Traditionally, people have been stingy with their minister. I don’t know why that is so. I haven’t had the unfortunate experience of coming up against that congregation. I must say, I was in the pastorate for eighteen years, and people were very kind to Coreen and to me. But, when I started out, my salary was, I think, thirty dollars a week. Then they raised me to thirty-two dollars a week because I was getting married. I tell you, I took every funeral, wedding, and preaching engagement I could find in order to spell that out. But that’s all they had. They were doing as well as they could at the time. Traditionally, however, many a church has been a little stingy with their pastor and they expected him to be sort of evangelically shabby so that he wouldn’t be in danger of being too proud. Well, be that as it may, Paul said, “I didn’t want to be chargeable to any of you. I could have been, because I am an apostle. I could have said, “Listen, give me a place to stay and take care of my room and board, and pay me, because I am an apostle. I could have said that, but I didn’t.”

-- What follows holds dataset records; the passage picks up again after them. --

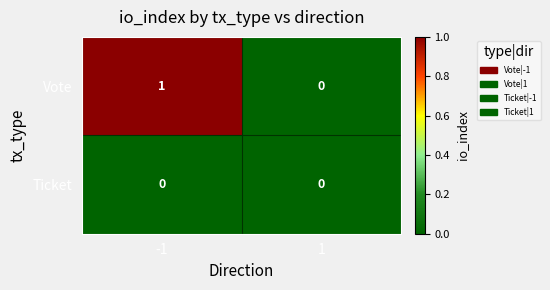

Reading left to right, list all the values displayed in this chart.

Vote: 1	0
Ticket: 0	0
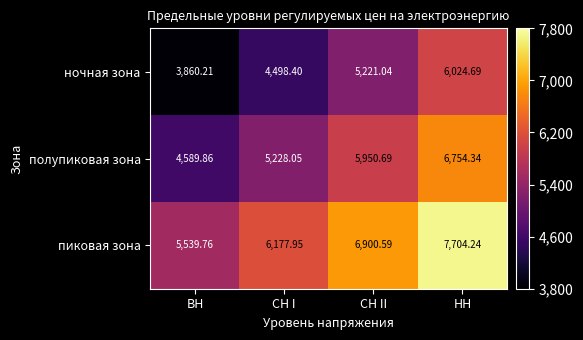

List the series in order of their overall mean, lowest first.

ночная зона, полупиковая зона, пиковая зона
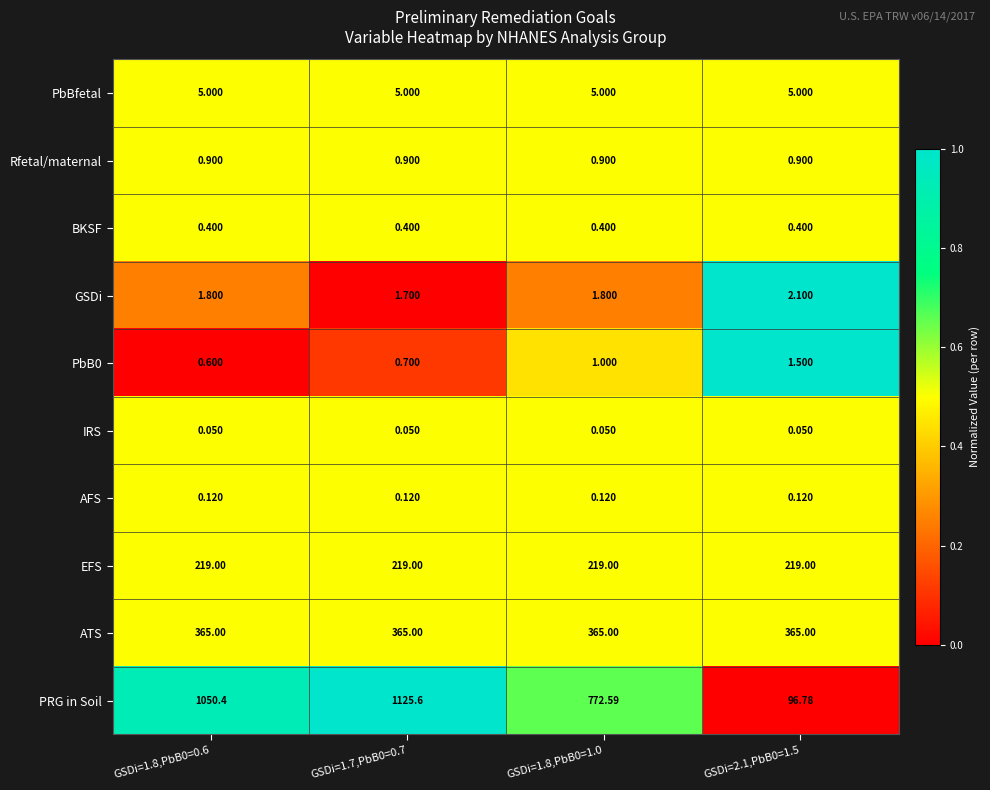

Between GSDi=1.8,PbB0=0.6 and GSDi=1.8,PbB0=1.0, which series saw the biggest shift?

PRG in Soil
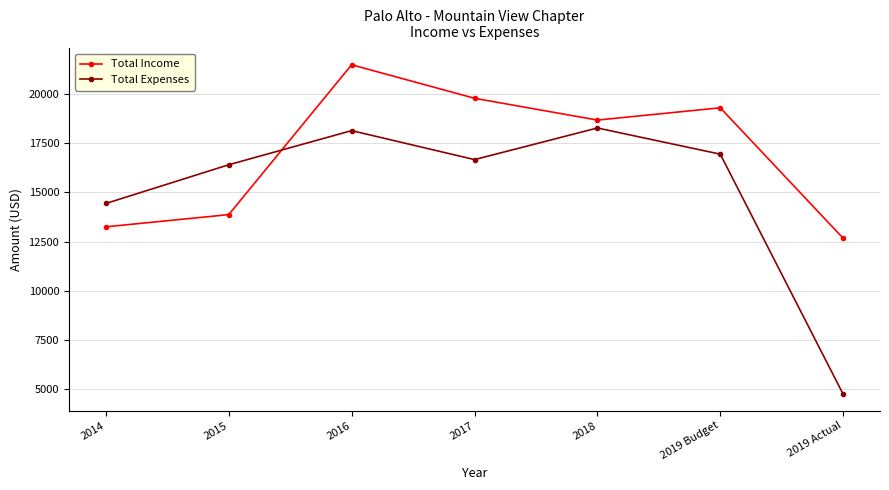

Reading left to right, list all the values displayed in this chart.

Total Income: 13255	13875	21485	19784	18676	19300	12676
Total Expenses: 14441	16407	18141	16669	18275	16945	4756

Now what was his point? He said, “I wanted you to know that this was for real.” Now there are some times when you have to make the extra effort to make sure that your message is believable. If people know that you are coming to them with a message while they are in need, but you don’t have any such need, they’re going to say, “Well, he’s alright. He’s feeling fine. But look at me.” Paul said, “I made my own way.” Bob Pierce used to say so earnestly, “You have to deserve a hearing for the gospel,” and so he would bring boatloads of rice and other supplies over for the refugees during the Korean War. And World Vision throughout the years has specialized in meeting needs in crisis areas of the world. You know about that.
So, deserving a hearing for the gospel is what Paul was working on. He said, “I labored, because I didn’t want you to say, “Well, we have to take care of him.” No, he said “I wanted you to believe the message that I brought you.” So wrap this all up and say to yourself, “I have to do whatever I have to do to make my gospel believable to the people I speak to.” Well, we’ll get back to this the next time we get together.
Dear Father today oh make us worthy of the message we preach, and may the life we live among people make our message believable. I ask in Jesus’ name, Amen.
Till I meet you once again by way of radio, walk with the King today, and be a blessing!